Nick Easter, the bear of a Harlequins No 8 who has started 27 of the 35 England Tests since his debut against Italy in February 2007, suffered a suspected tear of the calf muscle in his right leg in his last club match before joining up with the national squad – or what's left of it – in Surrey this evening.
"I was running round the back of a line-out when I slipped," Easter said of the incident in the first half of Quins' 26-22 win at Worcester. "I was getting into a defensive position but after taking a couple of steps there was a sharp pain in the calf." Easter will report to the England camp on crutches and expects to have a scan on Monday when the initial bleeding has settled down. "I'm expecting a lay-off of two to four weeks," he said, "but the calf is weight-bearing and you use it in every aspect of running and jumping, so I can't rush back too quickly."
At the start of the week Easter had joined in a sponsor's evening of improvisational comedy in London and he had retained enough of his sense of humour to predict he might struggle to recognise a few new faces at the national team's hotel. Martin Johnson, the manager who also lost the Leicester tighthead prop Julian White to a torn hamstring yesterday, will be a saint if he can manage a smile. As many as 15 of his first-choice 32-man squad are thought to be unavailable for all or part of next month's Investec Challenge series, which brings Australia, Argentina and New Zealand to Twickenham.
Easter put a brave face on it, pointing out: "No, the injuries do not help but we've had the new agreement between the RFU and the clubs which has given us more time together as a squad and without that we'd have been at more of a disadvantage. A lot of the guys coming into the England squad now were around last summer for the Barbarians game and the two Tests against Argentina, while the Lions tour was on. They got a feel of what it's like in the camp and how we're trying to play the game."
England supporters will hope Easter is right – on the field the 31-year-old has done little wrong since coming late to the Premiership with Quins in 2004 – and that the removal of more than half the starting line-up from the national side's last first-choice fixture, against Scotland in March, can be smoothed over.
Johnson had alluded to the frustrations of disruption on the first day of this month. "As a team we are in a far better place than last year," he said then. "A lot of guys were new to international rugby and now they have been through a big year together." Since then he has lost the front-rowers Andrew Sheridan, Lee Mears, Phil Vickery and White, in addition to the lock Simon Shaw, flanker Tom Rees and, from the backs, Toby Flood, Riki Flutey, Delon Armitage, Harry Ellis and possibly Mike Tindall and Olly Morgan. The Bath props Dave Barnes and Duncan Bell are among the replacements, alongside reinforcements from the second-tier Saxons, including the centres Shane Geraghty and Dom Waldouck.
"Continuity of selection is important for the players and for the coaches too," said Easter, who has played with eight scrum-halves in his 27 Tests, "and probably the two most improved backs [are] Riki and Delon.
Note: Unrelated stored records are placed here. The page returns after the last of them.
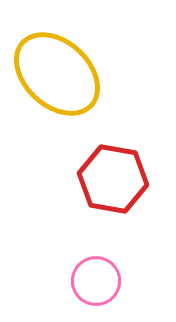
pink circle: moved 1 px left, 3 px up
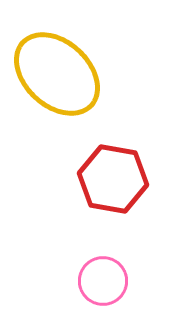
pink circle: moved 7 px right
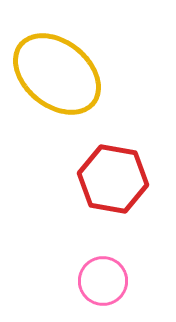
yellow ellipse: rotated 4 degrees counterclockwise
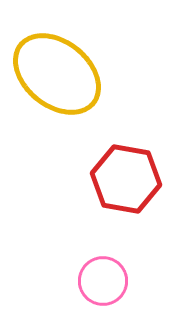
red hexagon: moved 13 px right
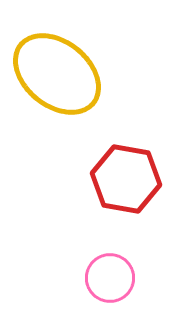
pink circle: moved 7 px right, 3 px up
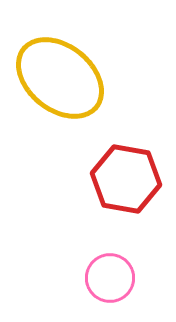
yellow ellipse: moved 3 px right, 4 px down
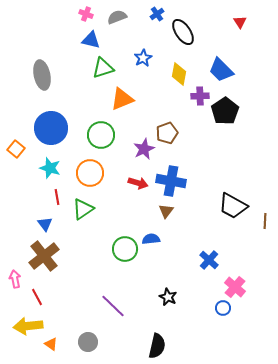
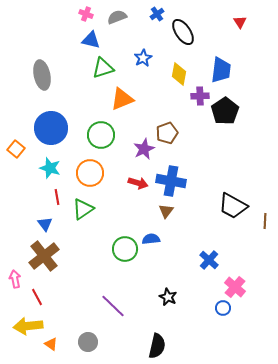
blue trapezoid at (221, 70): rotated 128 degrees counterclockwise
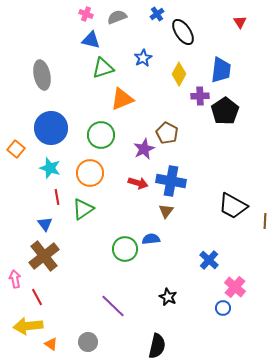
yellow diamond at (179, 74): rotated 20 degrees clockwise
brown pentagon at (167, 133): rotated 25 degrees counterclockwise
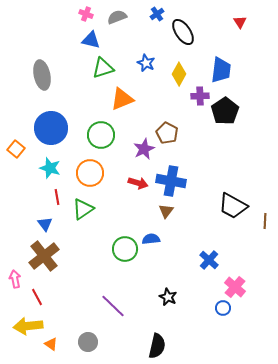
blue star at (143, 58): moved 3 px right, 5 px down; rotated 18 degrees counterclockwise
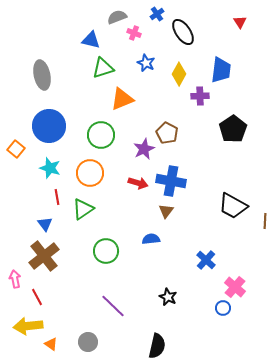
pink cross at (86, 14): moved 48 px right, 19 px down
black pentagon at (225, 111): moved 8 px right, 18 px down
blue circle at (51, 128): moved 2 px left, 2 px up
green circle at (125, 249): moved 19 px left, 2 px down
blue cross at (209, 260): moved 3 px left
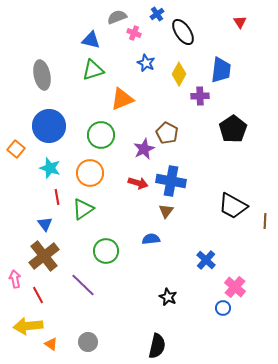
green triangle at (103, 68): moved 10 px left, 2 px down
red line at (37, 297): moved 1 px right, 2 px up
purple line at (113, 306): moved 30 px left, 21 px up
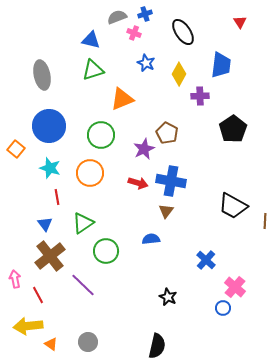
blue cross at (157, 14): moved 12 px left; rotated 16 degrees clockwise
blue trapezoid at (221, 70): moved 5 px up
green triangle at (83, 209): moved 14 px down
brown cross at (44, 256): moved 6 px right
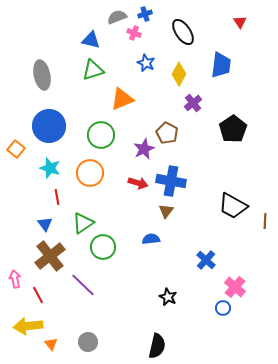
purple cross at (200, 96): moved 7 px left, 7 px down; rotated 36 degrees counterclockwise
green circle at (106, 251): moved 3 px left, 4 px up
orange triangle at (51, 344): rotated 16 degrees clockwise
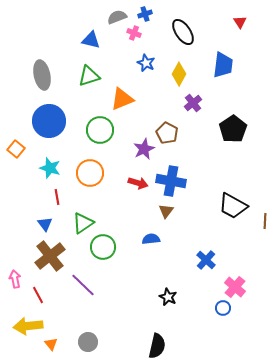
blue trapezoid at (221, 65): moved 2 px right
green triangle at (93, 70): moved 4 px left, 6 px down
blue circle at (49, 126): moved 5 px up
green circle at (101, 135): moved 1 px left, 5 px up
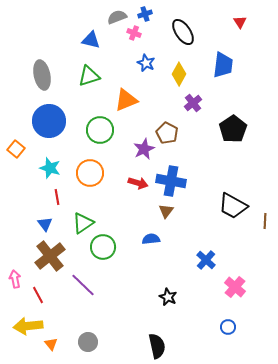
orange triangle at (122, 99): moved 4 px right, 1 px down
blue circle at (223, 308): moved 5 px right, 19 px down
black semicircle at (157, 346): rotated 25 degrees counterclockwise
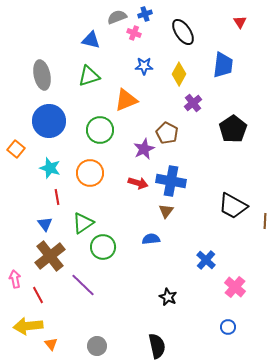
blue star at (146, 63): moved 2 px left, 3 px down; rotated 24 degrees counterclockwise
gray circle at (88, 342): moved 9 px right, 4 px down
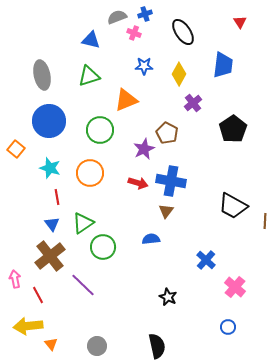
blue triangle at (45, 224): moved 7 px right
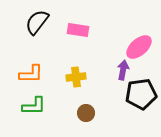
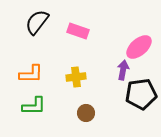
pink rectangle: moved 1 px down; rotated 10 degrees clockwise
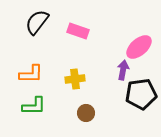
yellow cross: moved 1 px left, 2 px down
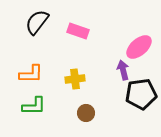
purple arrow: rotated 24 degrees counterclockwise
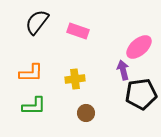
orange L-shape: moved 1 px up
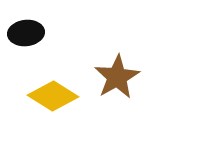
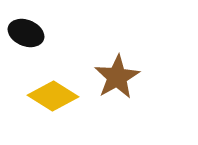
black ellipse: rotated 28 degrees clockwise
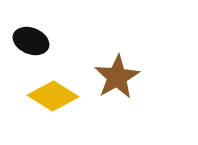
black ellipse: moved 5 px right, 8 px down
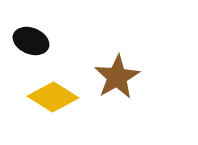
yellow diamond: moved 1 px down
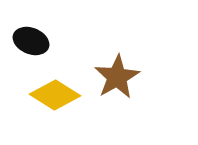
yellow diamond: moved 2 px right, 2 px up
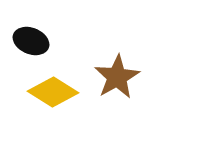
yellow diamond: moved 2 px left, 3 px up
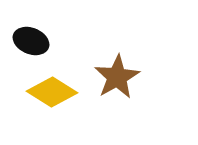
yellow diamond: moved 1 px left
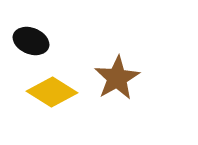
brown star: moved 1 px down
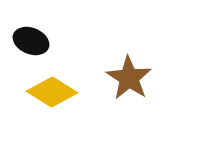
brown star: moved 12 px right; rotated 9 degrees counterclockwise
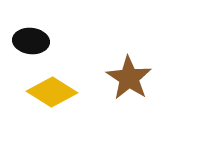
black ellipse: rotated 16 degrees counterclockwise
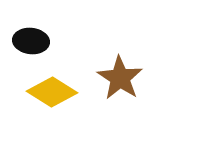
brown star: moved 9 px left
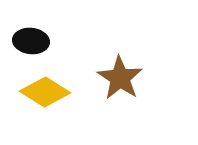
yellow diamond: moved 7 px left
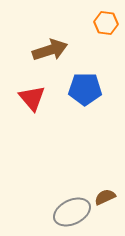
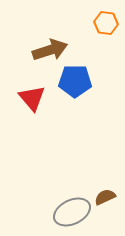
blue pentagon: moved 10 px left, 8 px up
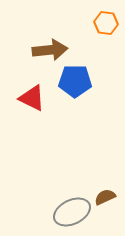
brown arrow: rotated 12 degrees clockwise
red triangle: rotated 24 degrees counterclockwise
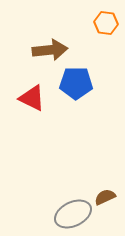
blue pentagon: moved 1 px right, 2 px down
gray ellipse: moved 1 px right, 2 px down
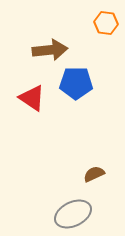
red triangle: rotated 8 degrees clockwise
brown semicircle: moved 11 px left, 23 px up
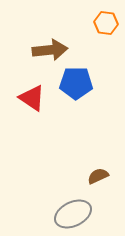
brown semicircle: moved 4 px right, 2 px down
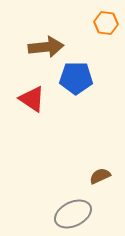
brown arrow: moved 4 px left, 3 px up
blue pentagon: moved 5 px up
red triangle: moved 1 px down
brown semicircle: moved 2 px right
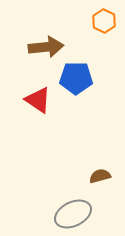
orange hexagon: moved 2 px left, 2 px up; rotated 20 degrees clockwise
red triangle: moved 6 px right, 1 px down
brown semicircle: rotated 10 degrees clockwise
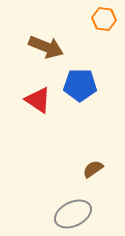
orange hexagon: moved 2 px up; rotated 20 degrees counterclockwise
brown arrow: rotated 28 degrees clockwise
blue pentagon: moved 4 px right, 7 px down
brown semicircle: moved 7 px left, 7 px up; rotated 20 degrees counterclockwise
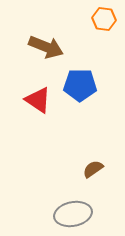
gray ellipse: rotated 15 degrees clockwise
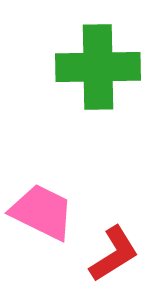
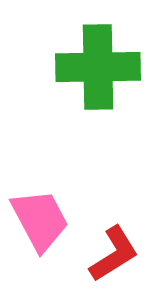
pink trapezoid: moved 2 px left, 8 px down; rotated 36 degrees clockwise
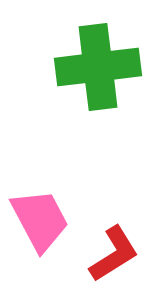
green cross: rotated 6 degrees counterclockwise
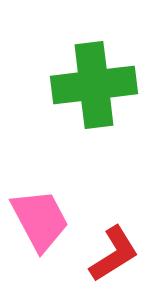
green cross: moved 4 px left, 18 px down
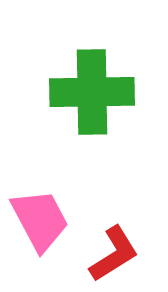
green cross: moved 2 px left, 7 px down; rotated 6 degrees clockwise
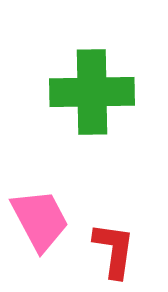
red L-shape: moved 4 px up; rotated 50 degrees counterclockwise
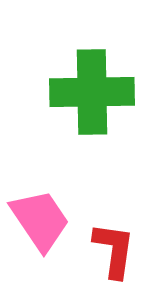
pink trapezoid: rotated 6 degrees counterclockwise
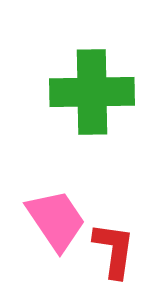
pink trapezoid: moved 16 px right
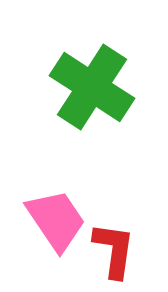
green cross: moved 5 px up; rotated 34 degrees clockwise
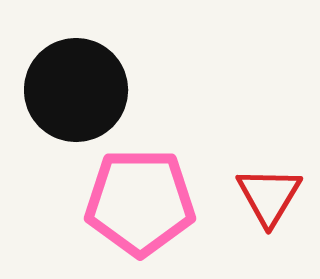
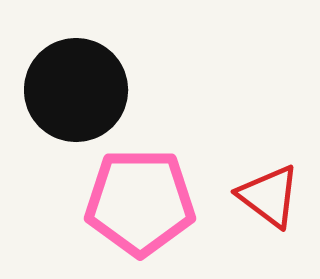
red triangle: rotated 24 degrees counterclockwise
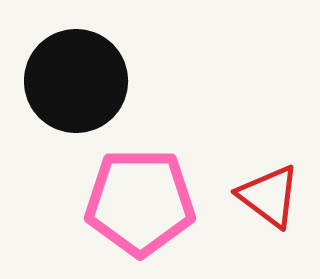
black circle: moved 9 px up
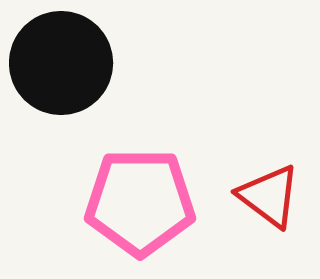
black circle: moved 15 px left, 18 px up
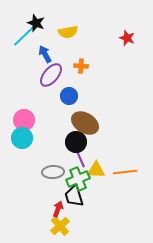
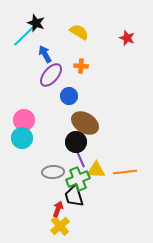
yellow semicircle: moved 11 px right; rotated 138 degrees counterclockwise
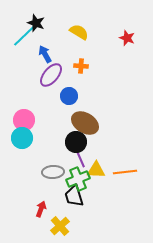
red arrow: moved 17 px left
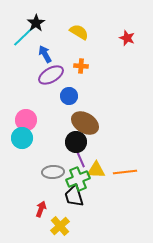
black star: rotated 18 degrees clockwise
purple ellipse: rotated 20 degrees clockwise
pink circle: moved 2 px right
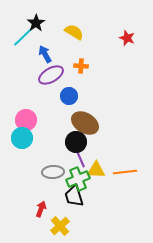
yellow semicircle: moved 5 px left
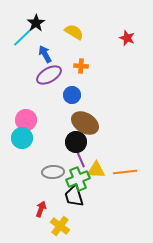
purple ellipse: moved 2 px left
blue circle: moved 3 px right, 1 px up
yellow cross: rotated 12 degrees counterclockwise
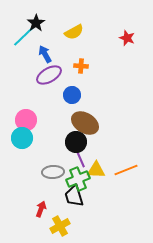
yellow semicircle: rotated 120 degrees clockwise
orange line: moved 1 px right, 2 px up; rotated 15 degrees counterclockwise
yellow cross: rotated 24 degrees clockwise
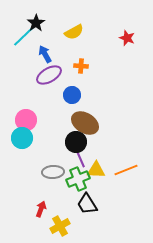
black trapezoid: moved 13 px right, 8 px down; rotated 15 degrees counterclockwise
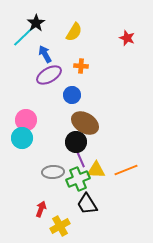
yellow semicircle: rotated 30 degrees counterclockwise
But it's a great opportunity for others. Shane Geraghty has been playing fantastically well for Northampton and if he can take that confidence into the camp it will give an extra dimension." And Jonny Wilkinson is available again. "That's a massive plus," said Easter.
Wilkinson, almost needless to say, was out injured when England finished last season with home wins over France, Scotland and Argentina, and a narrow loss to the Pumas in South America. "There was a style emerging which is a winning style," said Easter. "[Attack coach] Brian Smith is big on attack and – after two or three phases – playing what you see. Just playing the game, really, nothing too robotic."
Johnson would be forgiven now if his default setting was panic.